A junior doctor who gave an elderly man the wrong drug for a stroke has been found to have breached patient rights.
Health and Disability Commissioner Anthony Hill said, in a decision today, that the unnamed house officer made significant errors of judgment in the case in late 2013.
The 77-year-old man arrived at the emergency department at a regional hospital in Nelson-Marlborough after having had an ischaemic stroke.
It was correctly decided to give him a clot-busting, or thrombolytic, drug - but the correct one of these, alteplase, was not available in the emergency department (ED).
The house officer, known as Dr B, opted instead for another in this class of drugs, tenecteplase, which is only used in this country for heart-attack and not stroke patients.
The report said Dr B not only gave the patient the wrong drug for his condition, but a dose more than twice what he should have received, and with the wrong method of administration - 10 percent followed by an infusion, rather than the required single dose all at once.
When Dr B was part of the way through administering the drug, she was told that alteplase was available in the intensive care department, where hospital guidelines dictated it was meant to be administered, and where staff were ready to do that.
Dr B consulted a senior doctor at this point by phone and it was decided to continue with the tenecteplase.
The patient, Mr A, deteriorated rapidly after receiving the drug and died a few days later from a brain haemorrhage.
Mr Hill said Dr B made significant errors of judgement in failing to transfer Mr A to the Intensive Care Unit, in deciding to prescribe tenecteplase at the dose and via the mode of administration used, and in failing to discuss the use of tenecteplase with the senior consultant, Dr C, by phone.
She also did not discuss with her senior her decision to give Mr A treatment in the ED, or to prescribe tenecteplase at the dose and in the way she did, Mr Hill said.
Problems with guidelines
There were also inadequacies in the Nelson-Marlborough District Health Board's stroke thrombolysis "pathway" or procedure guidelines.
This contributed to "evident confusion amongst nursing staff about the correct process for administering thrombolysis, and Dr B had not been orientated to the Stroke Thrombolysis Pathway adequately".
The lack of clarity in the relevant DHB policy appeared to have contributed to Dr B's mistake, Mr Hill said.
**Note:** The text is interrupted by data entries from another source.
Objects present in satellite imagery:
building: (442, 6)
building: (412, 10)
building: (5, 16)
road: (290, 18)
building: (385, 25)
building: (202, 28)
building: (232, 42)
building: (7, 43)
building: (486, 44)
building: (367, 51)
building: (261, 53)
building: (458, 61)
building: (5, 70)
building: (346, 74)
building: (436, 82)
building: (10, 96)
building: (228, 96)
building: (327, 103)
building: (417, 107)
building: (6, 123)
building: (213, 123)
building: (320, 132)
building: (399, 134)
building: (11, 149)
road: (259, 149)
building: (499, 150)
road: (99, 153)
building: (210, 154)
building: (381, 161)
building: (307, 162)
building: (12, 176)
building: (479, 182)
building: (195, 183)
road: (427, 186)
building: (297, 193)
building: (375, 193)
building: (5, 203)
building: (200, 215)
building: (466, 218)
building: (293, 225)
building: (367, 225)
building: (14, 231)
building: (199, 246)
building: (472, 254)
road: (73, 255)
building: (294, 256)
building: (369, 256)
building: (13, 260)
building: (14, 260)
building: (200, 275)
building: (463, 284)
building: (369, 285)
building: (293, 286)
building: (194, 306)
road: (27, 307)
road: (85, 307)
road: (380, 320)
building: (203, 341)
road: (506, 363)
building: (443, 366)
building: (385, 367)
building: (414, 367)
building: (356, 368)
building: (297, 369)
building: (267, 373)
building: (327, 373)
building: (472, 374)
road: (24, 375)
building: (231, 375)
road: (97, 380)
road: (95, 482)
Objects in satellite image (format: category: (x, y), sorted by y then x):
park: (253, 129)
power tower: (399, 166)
He also criticised the senior consultant, Dr C, for failing to provide either the patient or his wife with a timely and clear explanation about the medication error.
According to the report, Mr A's wife complained to Mr Hill about the care her husband received, and said she was "shocked by what she was told, but she was not provided with any information about her right to complain to HDC (Health and Disability Commissioner) until the hospital sent her a standard letter asking her to rate the standard of care provided by the hospital".
Senior staffing increased
Nelson-Marlborough DHB chief medical officer Nick Baker told Checkpoint with John Campbell changes had been made.
"We've increased the senior staffing that's available, and maybe one of the most exciting initiatives that we're just about to undertake is the pilot of a telestroke service, recognising the challenges of getting timely care.
"You can only do this kind of treatment if you get there within a few hours of the initial event."